Our city in ruins: Silverdene 

Probably the most imminently endangered historic property in Nashville is Silverdene (931 Main St. in East Nashville), a white frame neo-classical home that dates from the 1860s. It is half-burned, boarded up, its porch shelters the homeless, and its once sprawling 600-acre grounds are now reduced to a weed-choked lot crammed in among the auto body shops, liquor stores and little brick houses.

Lawrence Finn, an Irishman, retired to then rural Edgefield in the mid-19th century and built the stately columned mansion in imitation of Andrew Jackson's Hermitage. Finn lived at Silverdene until his death in 1881. By 1908 his son-in-law had subdivided the estate into dozens of lots in East Nashville's first wave of suburbanization, before the fire of 1916. From 1926 until 1967, according to Historic Nashville, Silverdene was a tourist inn and later sank even lower and became the home of Main Street Salvage.

When the house became vacant a few years ago, the homeless moved in and it was seriously damaged by fire, probably started by vagrants trying to keep warm. Dan Brown calls it "demolition by neglect."

Yet according to David Price, even in its current state of dilapidation Silverdene could be restored and renovated for housing, offices or other commercial purposes. "I'm one who thinks if a building is standing, it could be preserved," Price says.
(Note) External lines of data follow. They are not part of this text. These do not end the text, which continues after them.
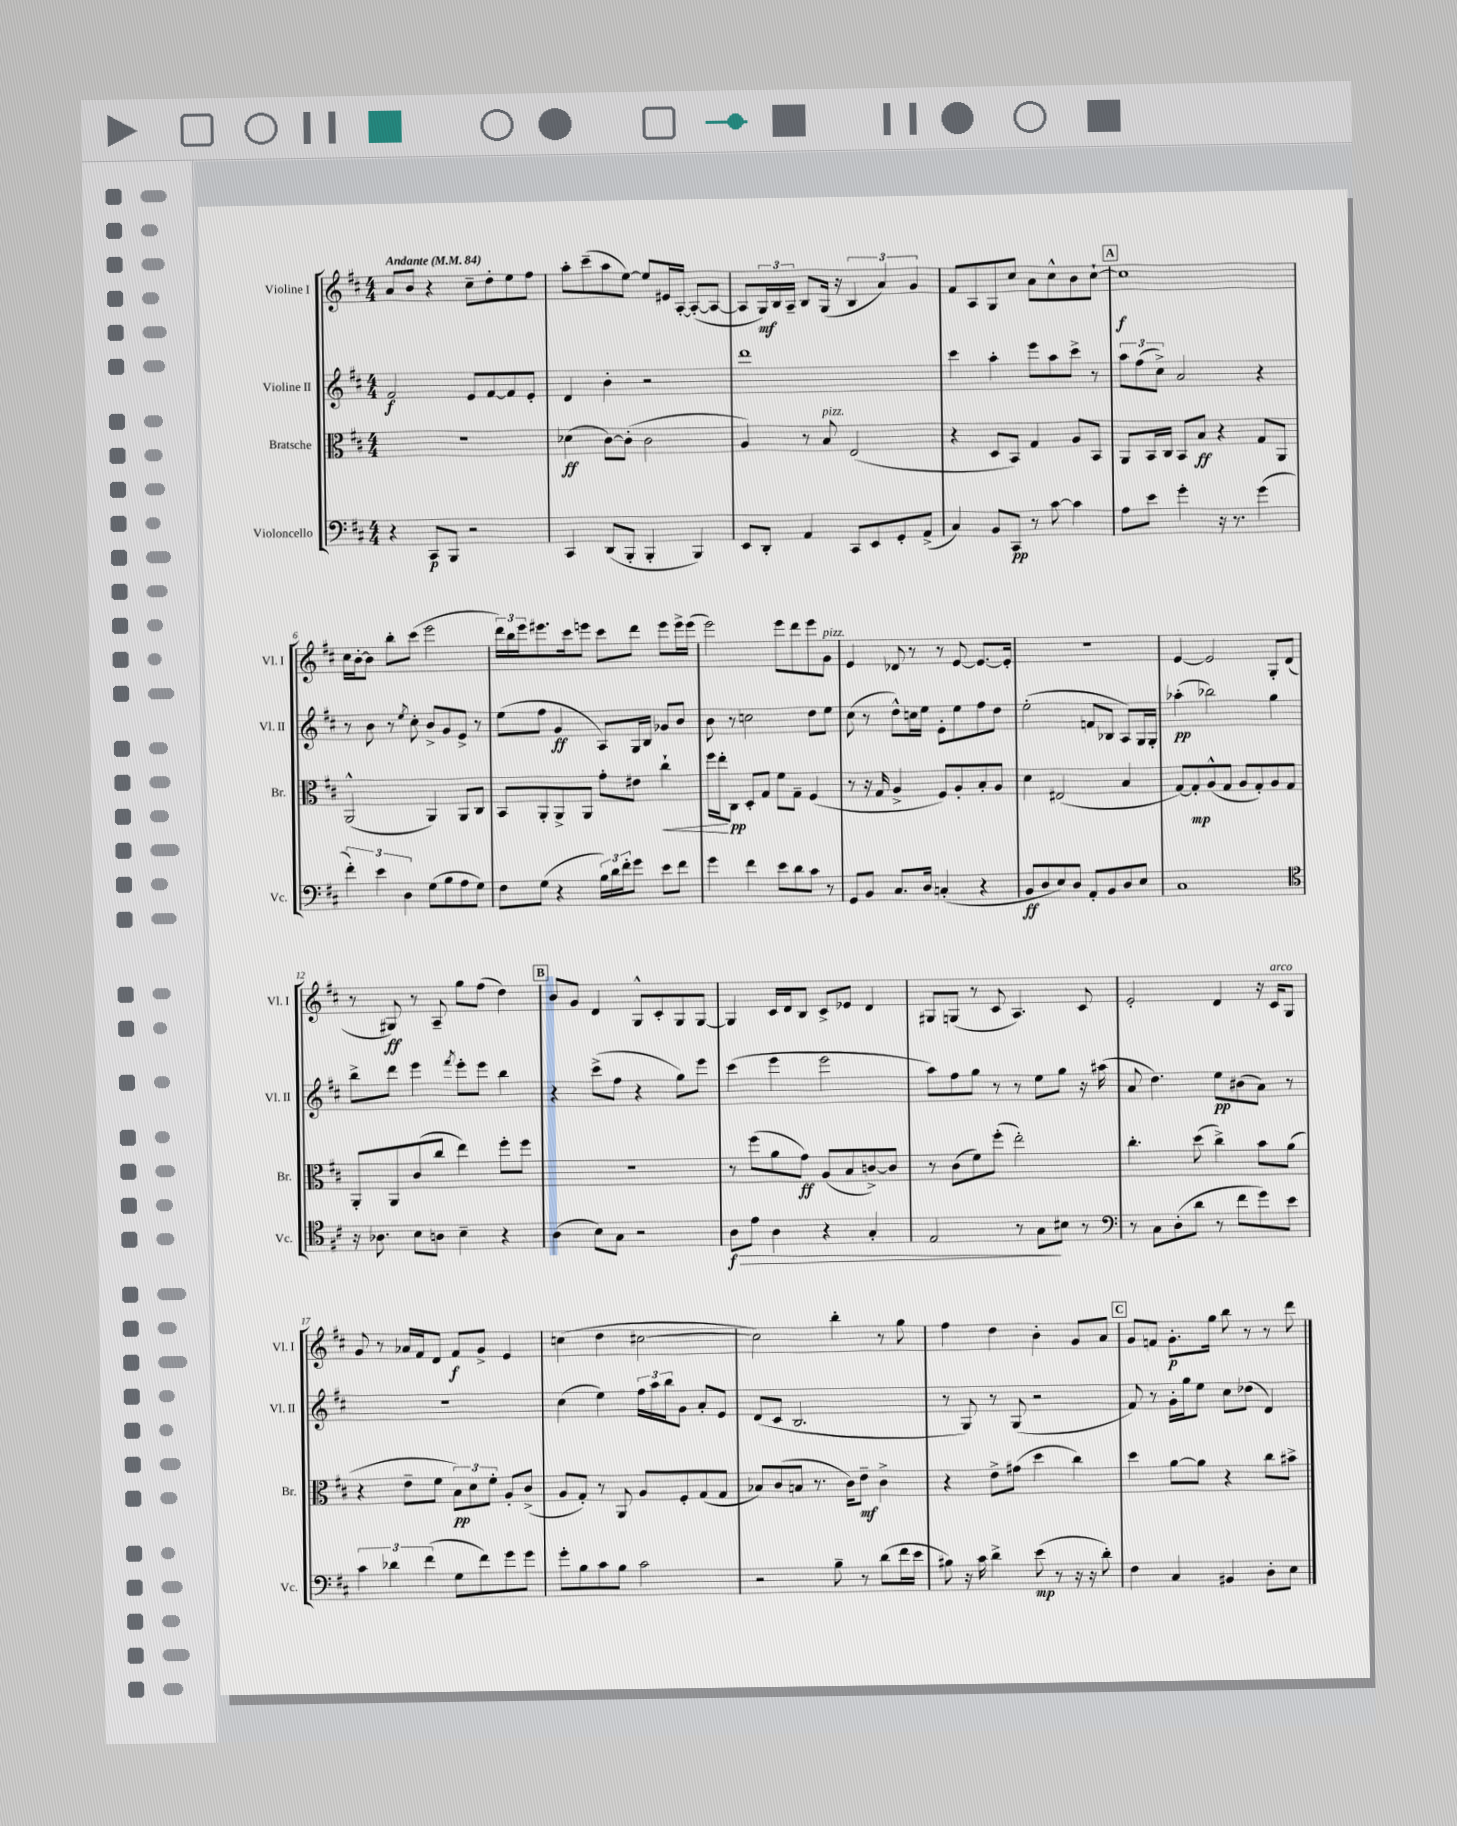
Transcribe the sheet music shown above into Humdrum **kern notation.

**kern	**dynam	**kern	**dynam	**kern	**dynam	**kern	**dynam
*part4	*part4	*part3	*part3	*part2	*part2	*part1	*part1
*staff4	*staff4	*staff3	*staff3	*staff2	*staff2	*staff1	*staff1
*I"Violoncello	*	*I"Bratsche	*	*I"Violine II	*	*I"Violine I	*
*I'Vc.	*	*I'Br.	*	*I'Vl. II	*	*I'Vl. I	*
*clefF4	*	*clefC3	*	*clefG2	*	*clefG2	*
*k[f#c#]	*	*k[f#c#]	*	*k[f#c#]	*	*k[f#c#]	*
*M4/4	*	*M4/4	*	*M4/4	*	*M4/4	*
*MM84	*	*MM84	*	*MM84	*	*MM84	*
=1	=1	=1	=1	=1	=1	=1	=1
!	!	!	!	!	!	!LO:TX:a:B:t=Andante	!
4r	.	1r	.	2f#/	f	8a/L	.
.	.	.	.	.	.	8b/J	.
8CC#/L	p	.	.	.	.	4r	.
8BBB/J	.	.	.	.	.	.	.
2r	.	.	.	8e/L	.	8cc#~\L	.
.	.	.	.	[8f#/	.	8dd'\	.
.	.	.	.	8f#/]	.	8ee\	.
.	.	.	.	8e'/J	.	8ff#\J	.
=2	=2	=2	=2	=2	=2	=2	=2
4CC#/	.	(4d-X\	ff	4d/	.	8aa'\L	.
.	.	.	.	.	.	(8ccc#~\	.
(8DD/L	.	[8c#\L)	.	4b'\	.	8aa\	.
8BBB'/J	.	(8c#'\J]	.	.	.	[8ee\J)	.
4BBB'/	.	2c#\	.	2r	.	8ee/L]	.
.	.	.	.	.	.	16e#X/L	.
.	.	.	.	.	.	[16A'/JJ	.
4BBB/)	.	.	.	.	.	(8A'/L_	.
.	.	.	.	.	.	8A/J_	.
=3	=3	=3	=3	=3	=3	=3	=3
8EE/L	.	4A/)	.	1ddd	.	8A/L]	.
8DD'/J	.	.	.	.	.	24G/L)	mf
.	.	.	.	.	.	24B/	.
.	.	.	.	.	.	24A~/JJ	.
4AA/	.	8r	.	.	.	8B/L	.
!	!	!LO:TX:a:i:t=pizz.	!	!	!	!	!
.	.	8B/	.	.	.	(16G/Jk	.
.	.	.	.	.	.	16r	.
8CC#/L	.	(2E/	.	.	.	6B/	.
8EE/	.	.	.	.	.	.	.
.	.	.	.	.	.	6a/)	.
8GG'/	.	.	.	.	.	.	.
.	.	.	.	.	.	6g/	.
(8AA^/J	.	.	.	.	.	.	.
=4	=4	=4	=4	=4	=4	=4	=4
4C#/)	.	4r	.	4ccc#\	.	8f#/L	.
.	.	.	.	.	.	8A/	.
8BB/L	.	8D/L	.	4aa'\	.	8G/	.
8CC#/J	pp	8BB/J)	.	.	.	8cc#/J	.
8r	.	4G/	.	8eee\L	.	8a\L	.
[8c#\	.	.	.	8aa\	.	8cc#^^\	.
4c#\]	.	8A/L	.	8ccc#^\J	.	8b\	.
.	.	8BB/J	.	8r	.	[8cc#`\J	.
!!LO:REH:place=s1:t=A
=5	=5	=5	=5	=5	=5	=5	=5
8A\L	.	8AA/L	.	12aa\L	.	1cc#]	f
.	.	.	.	(12ff#\	.	.	.
8e\J	.	16BB/L	.	.	.	.	.
.	.	.	.	12cc#^\J)	.	.	.
.	.	16C#/JJ	.	.	.	.	.
4g'\	.	8BB/L	.	2a/	.	.	.
.	.	8B/J	ff	.	.	.	.
16r	.	4r	.	.	.	.	.
8.r	.	.	.	.	.	.	.
(4g\	.	8G/L	.	4r	.	.	.
.	.	8AA/J	.	.	.	.	.
!!LO:LB:g=z
=6	=6	=6	=6	=6	=6	=6	=6
6f#'\)	.	(2AA^^/	.	8r	.	16cc#\LL	.
.	.	.	.	.	.	[16b'\J	.
.	.	.	.	8b\	.	8b\J]	.
6e\	.	.	.	.	.	.	.
.	.	.	.	8r	.	8bb'\L	.
6D\	.	.	.	.	.	.	.
.	.	.	.	8qee/	.	.	.
.	.	.	.	8cc#'\	.	(8ccc#\J	.
(8G\L	.	4AA/)	.	8b^/L	.	2eee\	.
8B\	.	.	.	8g/	.	.	.
8A\	.	8AA/L	.	8e^/J	.	.	.
8G\J)	.	8C#/J	.	8r	.	.	.
=7	=7	=7	=7	=7	=7	=7	=7
8F#\L	.	8BB/L	.	(8ee\L	.	24ddd\LL)	.
.	.	.	.	.	.	24bb\	.
.	.	.	.	.	.	24eee\J	.
(8G\J	.	8AA'/	.	8ff#\J	.	8.eee#X\	.
4r	.	8AA^/	.	4g/	ff	.	.
.	.	.	.	.	.	16ccc#\k	.
.	.	8AA/J	.	.	.	8eeen\J	.
24B\LL)	.	8g'\L	.	8A/L)	.	8ccc#\L	.
24d\	.	.	.	.	.	.	.
24f#'\J	.	.	.	.	.	.	.
8g\J	.	8e#X\J	.	16G/L	.	8ddd\J	.
.	.	.	.	16B/JJ	.	.	.
!	!	!	!LO:HP:b	!	!	!	!
8e\L	.	4cc#`\	<	8g-X/L	.	8eee\L	.
8f#\J	.	.	.	8b/J	.	16eee^\L	.
.	.	.	.	.	.	(16eee\JJ	.
=8	=8	=8	=8	=8	=8	=8	=8
4g\	.	16ff#\LL	.	8b\	.	2eee\)	.
.	.	16ee'\J	.	.	.	.	.
.	.	8C#\J	[ pp	8r	.	.	.
4f#\	.	8D'/L	.	2ccn\	.	.	.
.	.	8G/J	.	.	.	.	.
8e\L	.	8f#\L	.	.	.	8eee\L	.
8d\	.	8G~\J	.	.	.	8ddd\	.
8c#\J	.	(4F#/	.	8dd\L	.	8eee\	.
!	!	!	!	!	!	!LO:TX:a:i:t=pizz.	!
8r	.	.	.	8ee\J	.	8g\J	.
=9	=9	=9	=9	=9	=9	=9	=9
8GG/L	.	8r	.	(8cc#\	.	4e/	.
8BB/J	.	16r	.	8r	.	.	.
.	.	16G/	.	.	.	.	.
8.C#/L	.	4A^/	.	8dd^^\L)	.	8d-X/	.
.	.	.	.	16ccn\L	.	8r	.
16D/Jk	.	.	.	16ee\JJ	.	.	.
(4Cn'/	.	8F#/L)	.	8e'\L	.	8r	.
.	.	8A'/	.	8ee\	.	[8e/	.
4r	.	8B'/	.	8ff#\	.	8.e/L_	.
.	.	8A/J	.	8dd\J	.	.	.
.	.	.	.	.	.	16e'/Jk]	.
=10	=10	=10	=10	=10	=10	=10	=10
8BB/L	ff	4d\	.	(2ee'\	.	1r	.
8D/	.	.	.	.	.	.	.
8E/)	.	(2E#X/	.	.	.	.	.
8D/J	.	.	.	.	.	.	.
8AA'/L	.	.	.	8fn/L	.	.	.
8BB/	.	.	.	8B-X/J	.	.	.
8D/	.	4B/	.	8A/L)	.	.	.
8E/J	.	.	.	16G/L	.	.	.
.	.	.	.	16G'/JJ	.	.	.
=11	=11	=11	=11	=11	=11	=11	=11
1C#	.	[8G/L)	.	(4aa-X'\	pp	[4e/	.
.	.	8G'/]	mp	.	.	.	.
.	.	(8A^^/	.	2bb-X\)	.	2e/]	.
.	.	8G/J	.	.	.	.	.
.	.	8A/L	.	.	.	.	.
.	.	8G'/)	.	.	.	.	.
.	.	8A/	.	4gg\	.	8G'/L	.
.	.	8G/J	.	.	.	(8d/J	.
!!LO:LB:g=z
=12	=12	=12	=12	=12	=12	=12	=12
*clefC4	*	*	*	*	*	*	*
16r	.	8AA'/L	.	8bb^\L	.	8r	.
8.A-X\	.	.	.	.	.	.	.
.	.	8AA/	.	8ddd\J	.	8G#X/)	ff
8B\L	.	(8c#/	.	4eee\	.	8r	.
8An\J	.	8cc#/J	.	.	.	8A~/	.
.	.	.	.	8qfff#/	.	.	.
4B~\	.	4ee\)	.	8eee'\L	.	8gg\L	.
.	.	.	.	8eee\J	.	(8ff#\J	.
4r	.	8ff#'\L	.	4bb\	.	4dd\)	.
.	.	8ff#\J	.	.	.	.	.
!!LO:REH:place=s1:t=B
=13	=13	=13	=13	=13	=13	=13	=13
(4A\	.	1r	.	4r	.	8b/L	.
.	.	.	.	.	.	8g/J	.
8B\L)	.	.	.	(8ccc#^\L	.	4d/	.
8G\J	.	.	.	8ff#\J	.	.	.
2r	.	.	.	4r	.	8G^^/L	.
.	.	.	.	.	.	8c#'/	.
.	.	.	.	8gg\L)	.	8G/	.
.	.	.	.	8eee\J	.	[8G/J	.
=14	=14	=14	=14	=14	=14	=14	=14
!	!LO:HP:b	!	!	!	!	!	!
8A\L	> f	8r	.	(4ccc#\	.	4G/]	.
8e\J	.	(8ff#\L	.	.	.	.	.
4A\	.	8a\	.	4eee\	.	16c#/LL	.
.	.	.	.	.	.	16d/J	.
.	.	8g\J)	ff	.	.	8B/J	.
4r	.	(8A/L	.	2eee\	.	8c#^/L	.
.	.	8B/	.	.	.	8e-X/J	.
4G'/	.	[8cn^/)	.	.	.	4d/	.
.	.	8c/J]	.	.	.	.	.
=15	=15	=15	=15	=15	=15	=15	=15
2E/	.	8r	.	8aa\L)	.	8G#X/L	.
.	.	(8c#\L	.	8ff#\	.	(8Gn/J	.
.	.	8f#\)	.	8gg\J	.	8r	.
.	.	(8ff#'\J	.	8r	.	8c#/	.
8r	.	2ee'\)	.	8r	.	4.A/)	.
8G\L	.	.	.	8ee\L	.	.	.
8B#X\J	]	.	.	8gg\J	.	.	.
8r	.	.	.	16r	.	8c#/	.
.	.	.	.	(16aa#X\	.	.	.
=16	=16	=16	=16	=16	=16	=16	=16
*clefF4	*	*	*	*	*	*	*
8r	.	4.cc#'\	.	8a/	.	2e'/	.
8C#\L	.	.	.	4.dd\)	.	.	.
(8D'\	.	.	.	.	.	.	.
8d\J	.	(8dd\	.	.	.	.	.
8r	.	4cc#^\)	.	8ee\L	pp	4d/	.
8f#\L	.	.	.	(8b#X\	.	.	.
8g\)	.	8b\L	.	8a\J)	.	16r	.
!	!	!	!	!	!	!LO:TX:a:i:t=arco	!
.	.	.	.	.	.	16c#/KL	.
8e\J	.	(8a\J	.	8r	.	8G/J	.
!!LO:LB:g=z
=17	=17	=17	=17	=17	=17	=17	=17
6c#\	.	4r	.	1r	.	8g/	.
.	.	.	.	.	.	8r	.
6d-X\	.	.	.	.	.	.	.
.	.	8e~\L	.	.	.	16a-X/LL	.
.	.	.	.	.	.	16f#/J	.
(6f#\	.	.	.	.	.	.	.
.	.	8f#\J	.	.	.	8d/J	.
8G\L	.	12B\L)	pp	.	.	8f#/L	f
.	.	12d\	.	.	.	.	.
8f#\)	.	.	.	.	.	8g^/J	.
.	.	12f#'\J	.	.	.	.	.
8g\	.	8A'/L	.	.	.	4e/	.
8g\J	.	(8c#^/J	.	.	.	.	.
=18	=18	=18	=18	=18	=18	=18	=18
8g'\L	.	8A/L	.	(4cc#\	.	(4ccn\	.
8B\	.	8G'/J)	.	.	.	.	.
8c#\	.	8r	.	4ee\)	.	4dd\	.
8B\J	.	8AA/	.	.	.	.	.
2c#\	.	8A/L	.	24ff#\LL	.	[2cc#X\	.
.	.	.	.	24aa\	.	.	.
.	.	.	.	24bb\J	.	.	.
.	.	8F#'/	.	8g\J	.	.	.
.	.	(8G/	.	8a'/L	.	.	.
.	.	8G/J	.	8e/J	.	.	.
=19	=19	=19	=19	=19	=19	=19	=19
2r	.	8B-X/L)	.	(8d/L	.	2cc#\])	.
.	.	(8c#/	.	8c#/J	.	.	.
.	.	8Bn/J	.	2.B/	.	.	.
.	.	8.r	.	.	.	.	.
8B~\	.	.	.	.	.	4bb'\	.
.	.	16c#\KL)	.	.	.	.	.
8r	.	8e~\J	mf	.	.	.	.
(8d\L	.	4c#^\	.	.	.	8r	.
16f#\L	.	.	.	.	.	8gg\	.
16e\JJ	.	.	.	.	.	.	.
=20	=20	=20	=20	=20	=20	=20	=20
8B#X\)	.	4r	.	8r	.	4ff#\	.
16r	.	.	.	8G/)	.	.	.
16c#\	.	.	.	.	.	.	.
4d^\	.	8e^\L	.	8r	.	4dd\	.
.	.	(8g#X\J	.	(8G/	.	.	.
(8e\	mp	4dd\	.	2r	.	4b'\	.
8r	.	.	.	.	.	.	.
16r	.	4cc#\)	.	.	.	8g/L	.
16r	.	.	.	.	.	.	.
8d'\)	.	.	.	.	.	8a/J	.
!!LO:REH:place=s1:t=C
=21	=21	=21	=21	=21	=21	=21	=21
4F#\	.	4dd\	.	8f#/)	.	8g/L	.
.	.	.	.	8r	.	8fn/J	.
4C#/	.	[8a\L	.	16g'\LL	.	8.g'\L	p
.	.	.	.	16gg\J	.	.	.
.	.	8a\J]	.	8ee\J	.	.	.
.	.	.	.	.	.	16gg\Jk	.
4BB#X/	.	4r	.	8cc#\L	.	8bb\	.
.	.	.	.	(8dd-X\J	.	8r	.
8D'\L	.	8cc#\L	.	4d/)	.	8r	.
8E\J	.	8b#X^\J	.	.	.	8ddd\	.
==	==	==	==	==	==	==	==
*-	*-	*-	*-	*-	*-	*-	*-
Preservationists are trying to work with the owner to buy time for the salvation of this significant Nashville landmark. Otherwise it will go the way of other East Nashville mansions such as Lockeland House, razed by the city to build Lockeland School, or Edgewood near today's 12th Street, which was torn down in 1962 to build an 18-unit apartment house. Saddest of all was Evergreen Place on Gallatin Road and Briley Parkway, which was illegally torn down overnight in a notorious 2005 "midnight demolition" by then owner Robert N. Moore Jr., even as preservationists worked to save it.

Silverdene is "right on the bubble," Pat McIntyre tells the Scene. However, he too insists it could be saved and returned to useful life as an office building or other commercial purpose because of the "structural integrity in these old houses."